To curb the export of WMD-related material and their means of delivery from North Korea, the George W. Bush administration launched the Proliferation Security Initiative (PSI) in 2003. The Obama administration has vigorously supported the PSI, including through legitimizing UN Security Council resolutions. Both administrations have helped secure unilateral and multilateral sanctions on North Korea that mandate international cooperation to curb the flow of these items, as well as the financial transactions that underpin them. The South Korean government has supported these measures.  

But South Korea has also become a global player in its own right, one with worldwide interests. In terms of economics, it clearly ranks as one of the most powerful. But even in the security realm, South Korea has entered the elite global ranks, as seen by its hosting of the G-20 summit last year and the second nuclear security summit next year. Albeit with little enthusiasm, South Korea became a major force contributor to the US-led coalitions in Iraq and Afghanistan. More recently, South Korea has sent a warship to join the international flotilla that’s patrolling the Gulf of Aden against maritime pirates.

Still, future instances of South Korean foreign military operations will more likely occur within the framework of the bilateral alliance than independently. South Korean and US planners have discussed ways that they two militaries can support each other in humanitarian and disaster-relief missions, as well as other extra-Korean contingencies, by building on their existing Peninsula-based cooperation.
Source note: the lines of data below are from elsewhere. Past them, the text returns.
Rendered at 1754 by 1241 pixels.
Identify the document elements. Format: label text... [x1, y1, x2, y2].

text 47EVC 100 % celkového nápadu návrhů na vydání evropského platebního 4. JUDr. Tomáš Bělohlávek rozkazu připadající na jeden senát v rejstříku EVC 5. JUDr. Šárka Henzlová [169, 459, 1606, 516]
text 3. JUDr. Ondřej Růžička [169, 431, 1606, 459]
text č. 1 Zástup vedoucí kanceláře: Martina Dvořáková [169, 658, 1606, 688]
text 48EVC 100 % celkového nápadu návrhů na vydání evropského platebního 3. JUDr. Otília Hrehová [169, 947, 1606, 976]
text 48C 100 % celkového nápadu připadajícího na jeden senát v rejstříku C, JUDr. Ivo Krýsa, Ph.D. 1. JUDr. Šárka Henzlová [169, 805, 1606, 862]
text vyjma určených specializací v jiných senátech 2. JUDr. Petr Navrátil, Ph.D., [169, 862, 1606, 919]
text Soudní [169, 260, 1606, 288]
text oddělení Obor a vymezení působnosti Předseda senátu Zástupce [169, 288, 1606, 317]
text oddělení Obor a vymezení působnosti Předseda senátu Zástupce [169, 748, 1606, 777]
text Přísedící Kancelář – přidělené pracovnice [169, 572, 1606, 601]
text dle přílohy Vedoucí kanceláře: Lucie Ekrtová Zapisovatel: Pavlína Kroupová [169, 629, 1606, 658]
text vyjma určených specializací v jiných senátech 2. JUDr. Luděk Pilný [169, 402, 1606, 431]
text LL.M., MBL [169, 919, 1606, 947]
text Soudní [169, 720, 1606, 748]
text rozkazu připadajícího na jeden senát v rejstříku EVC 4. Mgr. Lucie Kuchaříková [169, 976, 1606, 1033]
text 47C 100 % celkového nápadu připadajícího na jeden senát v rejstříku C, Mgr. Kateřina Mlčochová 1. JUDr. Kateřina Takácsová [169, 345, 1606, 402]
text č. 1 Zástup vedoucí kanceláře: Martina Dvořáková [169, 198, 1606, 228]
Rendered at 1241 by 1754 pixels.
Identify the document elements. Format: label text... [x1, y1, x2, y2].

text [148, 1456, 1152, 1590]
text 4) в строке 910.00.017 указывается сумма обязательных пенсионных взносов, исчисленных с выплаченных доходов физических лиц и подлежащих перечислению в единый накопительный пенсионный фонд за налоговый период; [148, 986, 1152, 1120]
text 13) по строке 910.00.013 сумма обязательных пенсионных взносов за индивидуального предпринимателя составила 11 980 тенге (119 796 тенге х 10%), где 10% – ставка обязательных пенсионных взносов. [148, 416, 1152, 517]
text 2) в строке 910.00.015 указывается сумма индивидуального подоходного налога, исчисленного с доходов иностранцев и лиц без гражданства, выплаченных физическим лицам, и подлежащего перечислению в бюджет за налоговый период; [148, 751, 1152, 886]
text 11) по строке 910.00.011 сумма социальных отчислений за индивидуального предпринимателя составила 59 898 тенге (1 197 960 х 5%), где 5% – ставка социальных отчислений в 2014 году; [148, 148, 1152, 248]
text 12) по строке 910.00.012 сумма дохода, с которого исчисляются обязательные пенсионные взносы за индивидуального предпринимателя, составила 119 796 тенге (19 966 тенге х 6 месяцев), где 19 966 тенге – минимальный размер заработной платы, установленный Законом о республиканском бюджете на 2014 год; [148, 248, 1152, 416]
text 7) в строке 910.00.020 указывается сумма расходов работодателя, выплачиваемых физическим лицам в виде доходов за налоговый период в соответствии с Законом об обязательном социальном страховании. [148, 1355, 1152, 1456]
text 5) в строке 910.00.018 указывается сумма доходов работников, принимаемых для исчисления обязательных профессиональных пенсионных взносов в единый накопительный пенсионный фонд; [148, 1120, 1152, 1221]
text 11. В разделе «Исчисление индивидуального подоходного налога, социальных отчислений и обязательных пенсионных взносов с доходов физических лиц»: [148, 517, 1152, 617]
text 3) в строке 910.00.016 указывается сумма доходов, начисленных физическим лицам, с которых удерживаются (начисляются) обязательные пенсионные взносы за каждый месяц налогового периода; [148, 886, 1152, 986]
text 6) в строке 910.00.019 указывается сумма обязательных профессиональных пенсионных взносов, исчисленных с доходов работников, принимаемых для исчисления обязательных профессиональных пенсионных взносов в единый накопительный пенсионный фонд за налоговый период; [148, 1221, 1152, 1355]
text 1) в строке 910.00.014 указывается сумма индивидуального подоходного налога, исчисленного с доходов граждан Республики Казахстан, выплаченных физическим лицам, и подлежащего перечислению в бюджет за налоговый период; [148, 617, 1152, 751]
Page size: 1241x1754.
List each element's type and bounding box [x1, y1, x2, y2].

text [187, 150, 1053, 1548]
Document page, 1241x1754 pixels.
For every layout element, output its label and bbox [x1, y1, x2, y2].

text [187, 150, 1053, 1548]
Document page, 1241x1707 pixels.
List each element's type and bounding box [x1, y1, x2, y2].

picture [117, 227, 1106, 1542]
All this means that not only does South Korea accept the necessity for US Forces Korea to contribute to extra-peninsular missions, but South Korea’s own military modernization programme, the Defense Reform Project 2020 adopted in 2005, has increased its capacity to participate in out-of-Korea missions. While reducing South Korean ground forces from 680,000 to 500,000 troops, and grouping the remainder into more agile, modular structures, the South Korean Air Force and Navy will receive enhanced long-range surveillance and strike systems, including some AWACS planes and UAVs as well as KDX Aegis-equipped destroyers, Dokdo class amphibious warships, and longer-range Type 214 attack submarines.

In this context, asking the inhabitants of Jeju to help their compatriots and the American soldiers risking their lives to protect them and others in Asia from another Korean War seems a reasonable, if regrettable, request.